As someone who spent 24 years as a full-time student (13 years K-12, 4 years undergraduate, 7 years graduate school; roughly 80% of my life to date), I know how to do homework. In the last month, without exaggeration, I’ve checked out more than a dozen memoirs from my local library, plus a couple big coffee-table books and academic texts. My goal is to read 3 or 4 books touching on each aspect I’m trying to incorporate into one of my major characters: I figure that should give me a fighting chance to steer clear of at least the biggest generalizations and stereotypes. And as I do this work, I’m also mentally adding categories to my list of desired beta reader experts. Besides the (maybe-not-so-obvious) fact that I want some men and male-bodied folk to give my first-person male protagonist’s story a critical read before I send it out into the world, I already knew that I’d have to find a falconer or two willing to lend their expertise to my final editing process, as well as someone familiar with rapier fighting. Now, I’m bringing in one major character who’s on the Asperger’s/autism spectrum and another who’s Indian-American, not to mention four or five other supporting characters with major aspects that are different from mine in a whole plethora of ways, and my list of desired specialized beta readers just keeps growing.

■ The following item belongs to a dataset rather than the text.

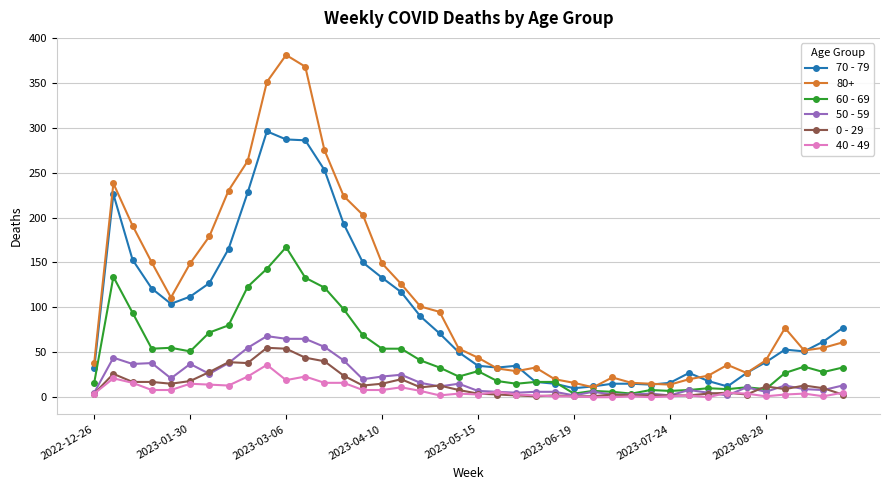

Which series has the largest range (max minus min)?

80+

Because books are a great start, especially first-person accounts of life through these different lenses; I feel like I’ve already learned a ton about how to accurately and honestly develop the people I want to include in my story. But I know that books have limits, the biggest one being that they’re one-way. By reading books about being an “Aspie,” I’ll get insights into some parts of that experience, but I’m still bound to make mistakes in translation, if only because my character’s life isn’t happening inside that book. If I want to meet my own standards for portraying the characters I want to develop, I know I’m going to need someone to spot my mistakes, as well as the new mistakes I make correcting them.

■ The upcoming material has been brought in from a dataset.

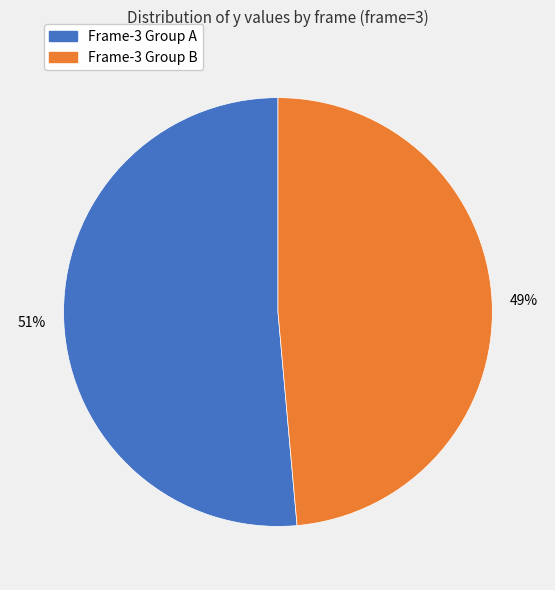

Is there any slice that represents more than half of the pie?

Yes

As any student knows, homework is time-consuming. I know that this research is one of the (several) reasons my writing has stalled in the last few weeks, as I try to figure out how the new contextual material changes the characters I’ve already got down on the page. But as author Malinda Lo puts it in her answer to the question “Should white people write about people of color?“:

Writing outside your culture is a complicated endeavor that requires extensive research, being aware of your own biases and limitations, and a commitment to delving deeply into the story. However, writing any fiction requires this. There are no shortcuts to writing fiction truthfully and well. There really aren’t. The writer must put in the time so that they become confident in their decisions, and there are a million and one decisions to make when writing a novel.

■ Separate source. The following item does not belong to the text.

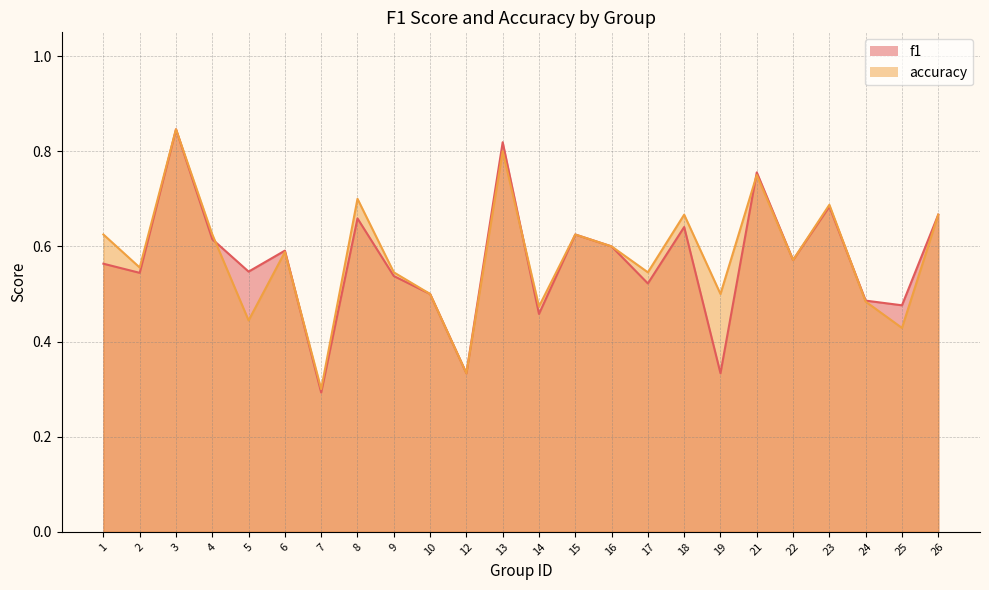

What is the average value of the accuracy series?

0.6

On reading Lo’s words, my mind goes first to the difficulty of working and reworking plot decisions, a whole other can of worms and another contributing cause to the writing problems I’ve been having the last few weeks. But worldbuilding certainly eats its share of an author’s time. My story takes place in a secondary world, albeit one that’s connected to contemporary Earth; my protagonist’s native culture, one of easily a dozen different indigenous cultures that readers will be introduced to throughout in the series, is pretty much invented out of whole cloth. As a sociologist, I resolved when I started this project that my novel’s world would feature original (non-derivative) cultures, that their composite elements would make sense, and that the characters who came out of them to join the arc of my central storyline would be more than just the sum of their cultural traditions (for example, The Merchant, The Scholar or The Warrior).

If I can commit to that level of detail for my secondary world, I can take the time to make sure my Earth-born supporting characters are realistically-depicted individuals from particular backgrounds too. And so I’ll keep reading and note-taking, and take my comfort from the knowledge that the story I’m writing is becoming ever more the kind of story I want to have on my own bookshelves.